*DATA SHOWN*:
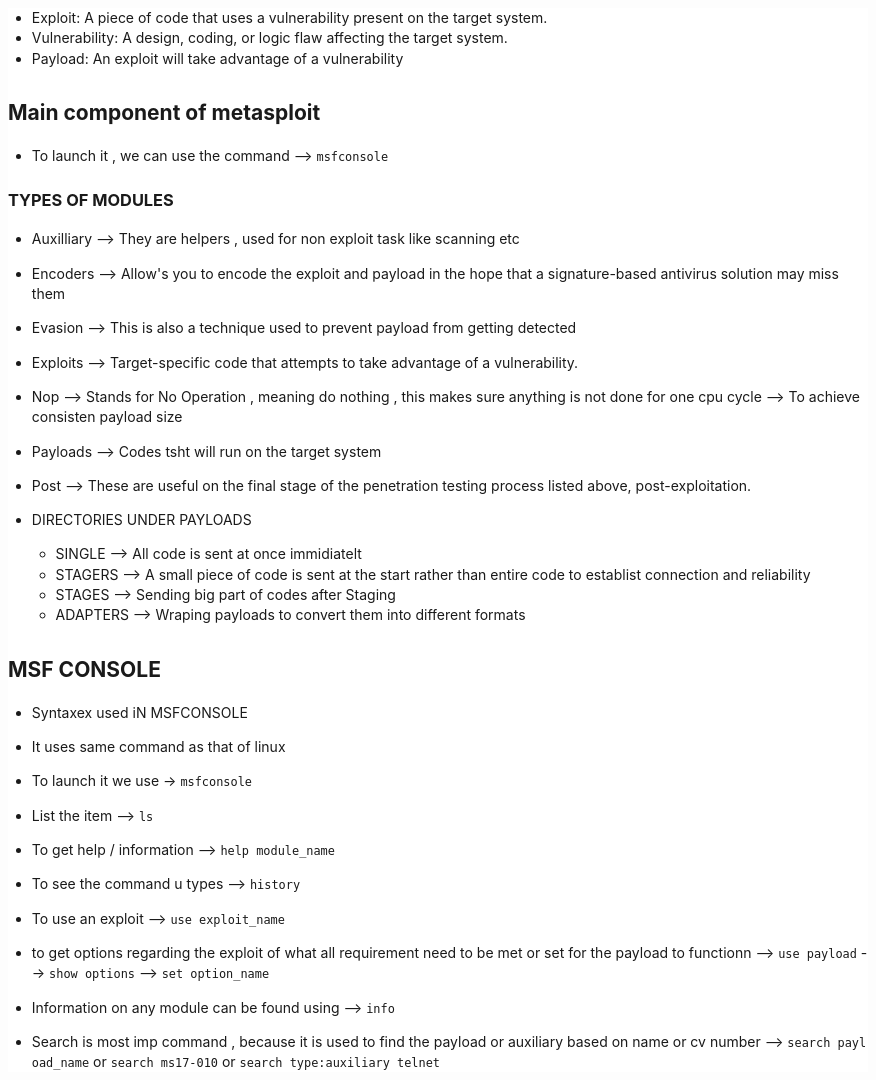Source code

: - Exploit: A piece of code that uses a vulnerability present on the target system.
- Vulnerability: A design, coding, or logic flaw affecting the target system. 
- Payload: An exploit will take advantage of a vulnerability

## Main component of metasploit 

- To launch it , we can use the command --> ` msfconsole `

### TYPES OF MODULES

- Auxilliary --> They are helpers , used for non exploit task like scanning etc

- Encoders --> Allow's you to encode the exploit and payload in the hope that a signature-based antivirus solution may miss them 

- Evasion --> This is also a technique used to prevent payload from getting detected 

- Exploits --> Target-specific code that attempts to take advantage of a vulnerability.

- Nop --> Stands for No Operation , meaning do nothing , this makes sure anything is not done for one cpu cycle --> To achieve consisten payload size

- Payloads --> Codes tsht will run on the target system

- Post --> These are  useful on the final stage of the penetration testing process listed above, post-exploitation.



- DIRECTORIES UNDER PAYLOADS
    - SINGLE --> All code is sent at once immidiatelt
    - STAGERS --> A small piece of code is sent at the start rather than entire code to establist connection and reliability
    - STAGES --> Sending big part of codes after Staging
    - ADAPTERS --> Wraping payloads to convert them into different formats


## MSF CONSOLE

- Syntaxex used iN MSFCONSOLE

- It uses same command as that of linux 

- To launch it we use -> ` msfconsole `

- List the item --> ` ls `

- To get help / information --> ` help module_name `

- To see the command u types --> ` history `

- To use an exploit --> ` use exploit_name `

- to get options regarding the exploit of what all requirement need to be met or set for the payload to functionn --> ` use payload ` --> ` show options ` --> ` set option_name ` 

- Information on any module can be found using --> ` info `

- Search is most imp command , because it is used to find the payload or auxiliary based on name or cv  number --> ` search payload_name ` or  `search ms17-010` or  ` search type:auxiliary telnet `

*EXERCISE*: Any picture in the listing above gets left out; output the rest exactly.

*TASK OUTPUT*:
Source code

: - Exploit: A piece of code that uses a vulnerability present on the target system.
- Vulnerability: A design, coding, or logic flaw affecting the target system. 
- Payload: An exploit will take advantage of a vulnerability

## Main component of metasploit 

- To launch it , we can use the command --> ` msfconsole `

### TYPES OF MODULES

- Auxilliary --> They are helpers , used for non exploit task like scanning etc

- Encoders --> Allow's you to encode the exploit and payload in the hope that a signature-based antivirus solution may miss them 

- Evasion --> This is also a technique used to prevent payload from getting detected 

- Exploits --> Target-specific code that attempts to take advantage of a vulnerability.

- Nop --> Stands for No Operation , meaning do nothing , this makes sure anything is not done for one cpu cycle --> To achieve consisten payload size

- Payloads --> Codes tsht will run on the target system

- Post --> These are  useful on the final stage of the penetration testing process listed above, post-exploitation.



- DIRECTORIES UNDER PAYLOADS
    - SINGLE --> All code is sent at once immidiatelt
    - STAGERS --> A small piece of code is sent at the start rather than entire code to establist connection and reliability
    - STAGES --> Sending big part of codes after Staging
    - ADAPTERS --> Wraping payloads to convert them into different formats


## MSF CONSOLE

- Syntaxex used iN MSFCONSOLE

- It uses same command as that of linux 

- To launch it we use -> ` msfconsole `

- List the item --> ` ls `

- To get help / information --> ` help module_name `

- To see the command u types --> ` history `

- To use an exploit --> ` use exploit_name `

- to get options regarding the exploit of what all requirement need to be met or set for the payload to functionn --> ` use payload ` --> ` show options ` --> ` set option_name ` 

- Information on any module can be found using --> ` info `

- Search is most imp command , because it is used to find the payload or auxiliary based on name or cv  number --> ` search payload_name ` or  `search ms17-010` or  ` search type:auxiliary telnet `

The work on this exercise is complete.